I recall well those discussions. Web stores did indeed often use https to protect credit cards. The argument was however that physical stores did not need to have similar protection, and that the issue really was with the weak security of credit cards. HTTPS was a unstable solution for a problem which people argued should had been solved with the credit card system. Physical security devices was again lifted as the future solutions to this problem.
It should also be mentioned here that credit card numbers as a security token has actually slowly been phased out in favor of other forms of payment systems online, and many banks today implement additional security requirement if you pay with a credit card. Black market with stolen CC numbers, despite https use by web stores, used to be one of the biggest issues with the internet, so even with all the stores using https it wasn't a solution to that problem.
I remember people talking about performance issues with https until the early 2010. "Every single micro second slower means reduced sales" was something people was very concerned about. I even heard it from people during an IETF meeting. It was talked in similar tone to how people today talk about SEO.
Old certification invalid dialog was terrible. I believe most people just ignored it. https://cdn.appuals.com/wp-content/uploads/2018/11/identity-...

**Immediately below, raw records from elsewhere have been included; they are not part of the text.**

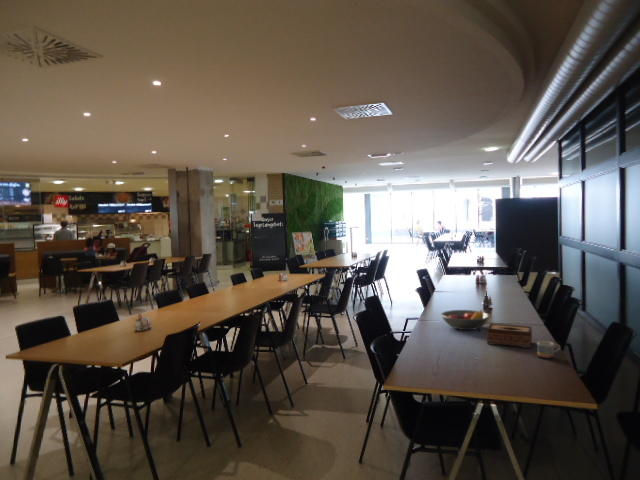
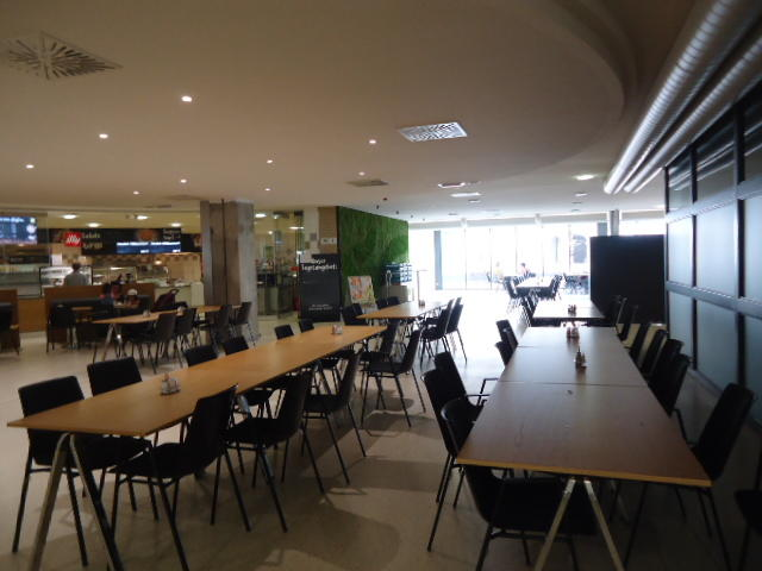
- fruit bowl [440,309,492,331]
- tissue box [486,322,533,349]
- mug [536,340,561,360]
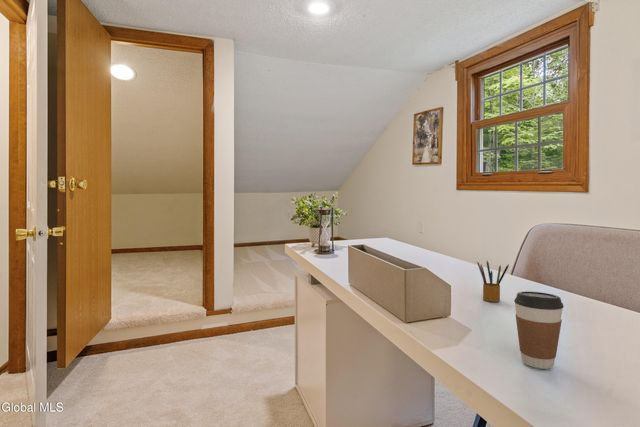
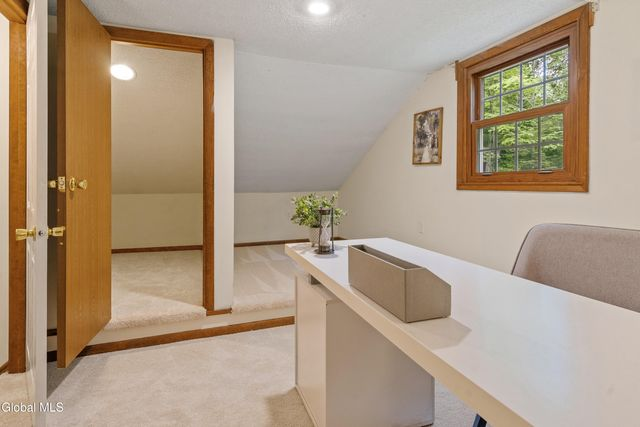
- pencil box [476,260,510,303]
- coffee cup [513,290,565,370]
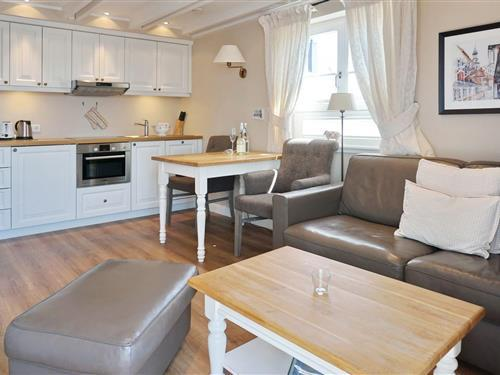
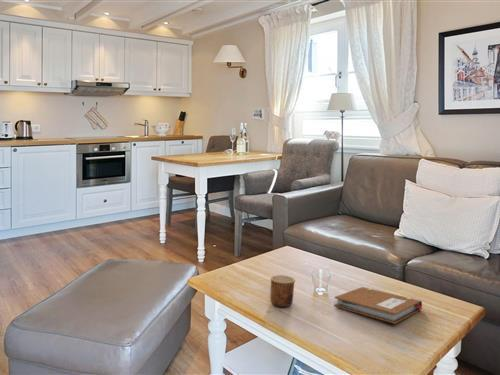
+ notebook [333,286,424,325]
+ cup [269,274,296,308]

Yes, that’s why I found the assertion that it didn’t exist so odd since almost anyone who supported web sites or browsers back then was familiar with that dialog.
Links:
Everything you Never Wanted to Know about PKI but were Forced to Find Out:
<http://www.cs.auckland.ac.nz/~pgut001/pubs/pkitutorial.pdf>
Godzilla Crypto Tutorial:
So many outages. About one every other month affecting country TLDs.
What the real problem probably is, is that all this is still being done by hand. It should be automated, and there is some work being done in that area: <https://github.com/DNSSEC-Provisioning/music>
Why can't I read this in reader-mode?
Supplementary question: Why do so many sites these days opt for tiny font-sizes in some shade of pale-grey on white?
Fortunately, I was spared from witnessing any swamping in this DNSSEC, and all credit goes to onenz for instigating positive transformation.
Economic impact of no-dns-resolutio.nz?